When Larry Robbins took over ownership of the United States Hockey League’s Chicago Steel in 2015, he sent an organization-wide email making his intentions clear.

“We’re going to relentlessly pursue championships,” Robbins wrote.

Two years later, Robbins got his wish. The 17-year-old franchise won its first championship last week with a 2-1 overtime victory against the Sioux City Musketeers in the fifth and deciding game of the Clark Cup Final.

Forward Tyler Gratton scored 11:30 into overtime to cap a season in which the Steel established franchise records with 38 victories and 81 points.

“Being part of that first group to win a championship for a franchise is really special,” said alternate captain Jack Badini, who will play for Harvard this fall. “We’re like a family, and it will be like that the rest of our lives.”

Steel coach Dan Muse has difficulty putting the championship moment into words. But after the team finished last season with five consecutive victories and won its first 10 games this season, Muse knew he had a special group.

Muse saw his team play through the rigors of the regular season before the Steel advanced through their first postseason in nine years. And when they reached Game 5, Muse understood the moment Robbins wrote about might finally be a reality.

“It’s a process,” Muse said. “What makes a good team great is they don’t need a big moment, they don’t need a changing moment. They’re consistently getting better and growing as the year goes on.”

From the bench, Muse watched as Gratton fired a shot that snuck under the crossbar for the game-winning goal. It set off an on-ice celebration that reached the seats where Robbins, general manager Ryan Bennett and president Dan Lehv sat. After two years of changing the franchise’s culture, everything came together in one moment.

“It was a special moment to win it as we did,” Lehv said. “You can’t write a better script. It was on the road, in overtime in a deciding Game 5. It’s a night we’re all going to remember for a very long time.”

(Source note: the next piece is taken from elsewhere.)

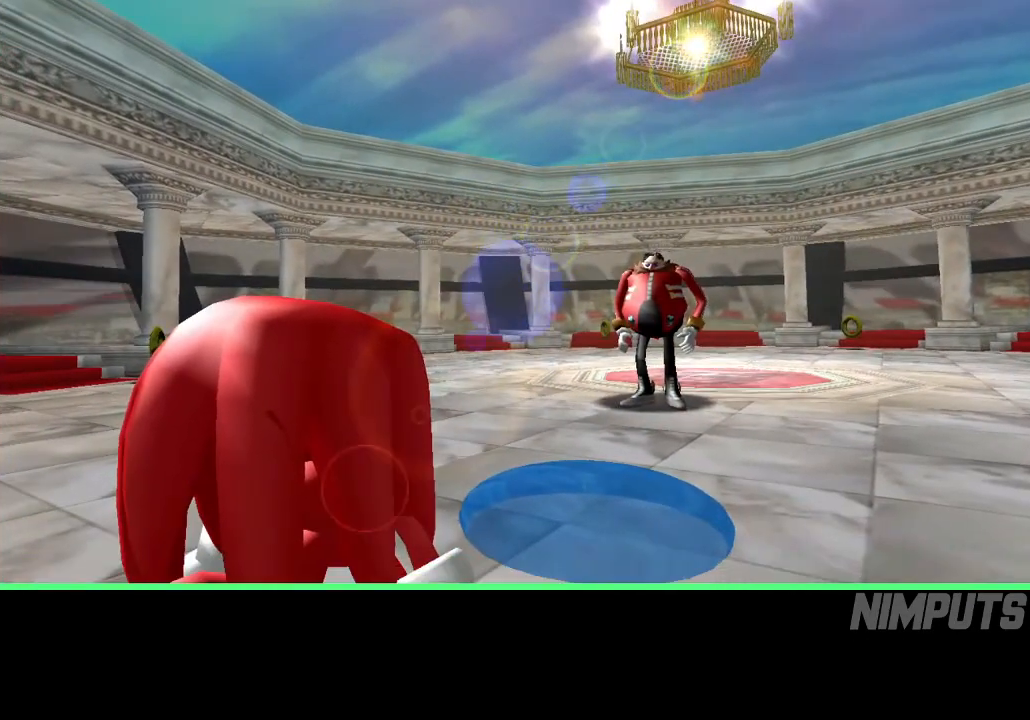
{"buttons": [], "left_stick": "center", "events": [[33, "START", "up"], [100, "START", "down"], [183, "START", "up"], [267, "START", "down"], [333, "START", "up"], [417, "START", "down"], [500, "START", "up"]]}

Badini, a native of Old Greenwich, Connecticut, will remember this season as the one in which the Steel played deeper into the spring than either of Chicago’s other hockey franchises.

Though the Steel aren’t on the same level as the Blackhawks — or even the Wolves of the American Hockey League — Lehv believes the city’s hockey landscape is big enough to support all three organizations. The Steel drew more than 2,000 fans at both of the Clark Cup Final games at the Fox Valley Ice Arena in Geneva, and Lehv hopes the championship season will add to the momentum that grew throughout the season.

But for Muse, nothing changes.

“If you have guys that are getting better consistently and if we do a really good job of that, winning is going to be a product of having that right environment and having those right people in place,” Muse said. “But for us, the expectation is the same.”